**AANWIJZING**
Geef het fragment over zweethanden hieronder volledig en woord voor woord weer.

**TEKSTFRAGMENT**
Het is een kwalijke ontwikkeling om alles maar tot ziekte te bombarderen. Voor je het weet is iedereen gestoord. En hoe meet je zo’n milde paniekaanval? Uitbrekend zweet? Oplopende hartslag? Zelf heb ik al gauw last van zweethandjes. Zodra de spanning maar een beetje oploopt of als ik me enigszins inspan gaat het los. Tijdens het rijexamen had ik met mijn zweethanden de auto kunnen starten.

**DATASETDEEL**
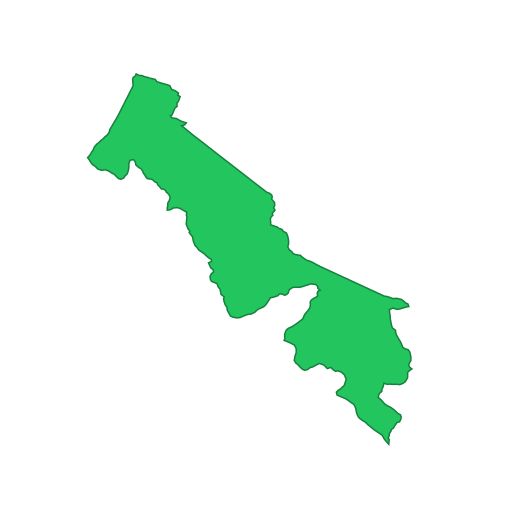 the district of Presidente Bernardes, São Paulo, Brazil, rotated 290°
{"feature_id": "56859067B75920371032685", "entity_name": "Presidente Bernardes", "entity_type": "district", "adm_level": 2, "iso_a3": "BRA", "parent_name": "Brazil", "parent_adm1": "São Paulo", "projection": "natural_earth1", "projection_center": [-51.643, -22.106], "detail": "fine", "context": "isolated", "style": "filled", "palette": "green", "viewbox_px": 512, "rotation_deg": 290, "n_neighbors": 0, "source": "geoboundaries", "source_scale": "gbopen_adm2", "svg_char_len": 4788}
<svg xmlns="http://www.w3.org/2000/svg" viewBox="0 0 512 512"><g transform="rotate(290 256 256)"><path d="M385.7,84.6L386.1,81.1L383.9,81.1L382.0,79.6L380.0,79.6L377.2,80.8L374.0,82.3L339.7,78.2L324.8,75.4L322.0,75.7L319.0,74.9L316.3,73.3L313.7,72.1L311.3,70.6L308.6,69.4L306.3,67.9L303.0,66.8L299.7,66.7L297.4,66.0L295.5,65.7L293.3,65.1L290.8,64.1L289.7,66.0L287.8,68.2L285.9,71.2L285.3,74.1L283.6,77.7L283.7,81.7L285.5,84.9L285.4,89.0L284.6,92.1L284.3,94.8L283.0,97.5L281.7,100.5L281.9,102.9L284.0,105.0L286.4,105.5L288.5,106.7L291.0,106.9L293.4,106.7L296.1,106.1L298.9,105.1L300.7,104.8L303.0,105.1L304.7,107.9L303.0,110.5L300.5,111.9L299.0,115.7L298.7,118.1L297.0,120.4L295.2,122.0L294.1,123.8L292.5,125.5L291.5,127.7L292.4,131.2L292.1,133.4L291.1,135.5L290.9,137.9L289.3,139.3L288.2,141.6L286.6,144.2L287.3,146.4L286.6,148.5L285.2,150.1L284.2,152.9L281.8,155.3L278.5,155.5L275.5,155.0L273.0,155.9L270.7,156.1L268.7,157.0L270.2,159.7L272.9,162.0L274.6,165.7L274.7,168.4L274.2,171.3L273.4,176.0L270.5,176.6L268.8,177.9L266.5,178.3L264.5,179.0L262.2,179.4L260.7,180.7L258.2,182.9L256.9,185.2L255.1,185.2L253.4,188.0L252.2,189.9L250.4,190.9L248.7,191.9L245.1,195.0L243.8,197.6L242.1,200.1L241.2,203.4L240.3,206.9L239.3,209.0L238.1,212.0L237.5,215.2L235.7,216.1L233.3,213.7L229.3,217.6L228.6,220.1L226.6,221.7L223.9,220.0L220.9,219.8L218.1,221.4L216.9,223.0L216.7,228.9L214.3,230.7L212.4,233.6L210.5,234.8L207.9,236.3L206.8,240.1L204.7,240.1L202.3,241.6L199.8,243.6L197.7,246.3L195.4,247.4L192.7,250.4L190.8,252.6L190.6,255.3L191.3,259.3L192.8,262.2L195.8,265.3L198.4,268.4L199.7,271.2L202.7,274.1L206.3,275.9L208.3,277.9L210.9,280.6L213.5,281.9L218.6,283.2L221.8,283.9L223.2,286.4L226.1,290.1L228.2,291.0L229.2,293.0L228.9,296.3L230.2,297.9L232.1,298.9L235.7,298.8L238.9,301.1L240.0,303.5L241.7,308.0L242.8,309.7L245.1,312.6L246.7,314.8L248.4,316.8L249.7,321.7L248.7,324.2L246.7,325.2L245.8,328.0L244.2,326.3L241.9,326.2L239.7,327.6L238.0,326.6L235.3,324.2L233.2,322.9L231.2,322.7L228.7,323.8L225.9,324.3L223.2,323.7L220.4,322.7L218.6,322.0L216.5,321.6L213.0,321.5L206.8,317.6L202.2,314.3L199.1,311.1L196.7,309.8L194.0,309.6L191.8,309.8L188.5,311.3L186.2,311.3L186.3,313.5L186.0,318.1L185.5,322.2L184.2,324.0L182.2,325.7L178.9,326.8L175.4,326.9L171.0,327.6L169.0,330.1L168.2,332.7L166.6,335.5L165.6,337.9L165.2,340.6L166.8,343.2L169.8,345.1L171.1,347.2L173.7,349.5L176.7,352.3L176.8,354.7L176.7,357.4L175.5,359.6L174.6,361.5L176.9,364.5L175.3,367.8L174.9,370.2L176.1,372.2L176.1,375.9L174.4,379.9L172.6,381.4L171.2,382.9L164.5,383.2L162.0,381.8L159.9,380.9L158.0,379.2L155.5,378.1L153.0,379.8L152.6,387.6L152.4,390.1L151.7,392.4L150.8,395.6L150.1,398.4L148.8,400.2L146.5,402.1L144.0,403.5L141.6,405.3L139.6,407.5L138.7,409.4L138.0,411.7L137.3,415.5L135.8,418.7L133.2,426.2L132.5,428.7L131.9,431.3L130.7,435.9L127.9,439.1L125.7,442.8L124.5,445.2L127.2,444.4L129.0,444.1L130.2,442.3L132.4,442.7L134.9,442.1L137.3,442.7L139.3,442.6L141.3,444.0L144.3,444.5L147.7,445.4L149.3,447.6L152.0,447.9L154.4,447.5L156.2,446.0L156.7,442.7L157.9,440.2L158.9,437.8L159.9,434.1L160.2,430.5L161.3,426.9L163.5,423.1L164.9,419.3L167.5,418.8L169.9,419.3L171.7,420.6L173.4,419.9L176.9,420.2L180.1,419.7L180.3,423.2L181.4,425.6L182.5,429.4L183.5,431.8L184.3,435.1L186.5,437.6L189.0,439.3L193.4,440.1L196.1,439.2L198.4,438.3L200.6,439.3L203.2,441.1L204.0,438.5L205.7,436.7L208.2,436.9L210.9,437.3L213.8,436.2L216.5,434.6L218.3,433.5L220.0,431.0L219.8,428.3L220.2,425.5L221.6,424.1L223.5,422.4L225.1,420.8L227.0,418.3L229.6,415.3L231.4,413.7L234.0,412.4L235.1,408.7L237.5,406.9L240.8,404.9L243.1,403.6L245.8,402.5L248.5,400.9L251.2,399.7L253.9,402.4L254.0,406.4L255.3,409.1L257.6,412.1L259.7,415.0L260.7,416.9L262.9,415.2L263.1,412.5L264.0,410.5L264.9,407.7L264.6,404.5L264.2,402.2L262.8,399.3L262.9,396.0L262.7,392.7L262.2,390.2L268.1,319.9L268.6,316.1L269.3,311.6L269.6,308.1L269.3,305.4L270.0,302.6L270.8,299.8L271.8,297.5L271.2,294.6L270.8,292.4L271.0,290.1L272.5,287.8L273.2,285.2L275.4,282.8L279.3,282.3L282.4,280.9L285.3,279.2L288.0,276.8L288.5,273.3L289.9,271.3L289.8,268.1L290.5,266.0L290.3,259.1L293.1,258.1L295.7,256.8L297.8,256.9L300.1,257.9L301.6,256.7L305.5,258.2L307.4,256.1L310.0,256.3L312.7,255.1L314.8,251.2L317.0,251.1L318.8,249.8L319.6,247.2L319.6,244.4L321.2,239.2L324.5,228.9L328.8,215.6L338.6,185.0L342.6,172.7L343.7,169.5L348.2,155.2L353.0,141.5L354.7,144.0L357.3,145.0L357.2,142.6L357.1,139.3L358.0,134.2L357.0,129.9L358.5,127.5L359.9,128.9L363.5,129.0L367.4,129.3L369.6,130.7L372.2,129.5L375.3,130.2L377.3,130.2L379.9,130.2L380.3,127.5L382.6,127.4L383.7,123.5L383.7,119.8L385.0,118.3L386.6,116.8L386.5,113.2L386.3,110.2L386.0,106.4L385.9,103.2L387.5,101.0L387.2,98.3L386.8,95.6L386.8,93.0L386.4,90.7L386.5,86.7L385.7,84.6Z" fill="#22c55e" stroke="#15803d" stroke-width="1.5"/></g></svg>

**UITVOER**
Het is een kwalijke ontwikkeling om alles maar tot ziekte te bombarderen. Voor je het weet is iedereen gestoord. En hoe meet je zo’n milde paniekaanval? Uitbrekend zweet? Oplopende hartslag? Zelf heb ik al gauw last van zweethandjes. Zodra de spanning maar een beetje oploopt of als ik me enigszins inspan gaat het los. Tijdens het rijexamen had ik met mijn zweethanden de auto kunnen starten.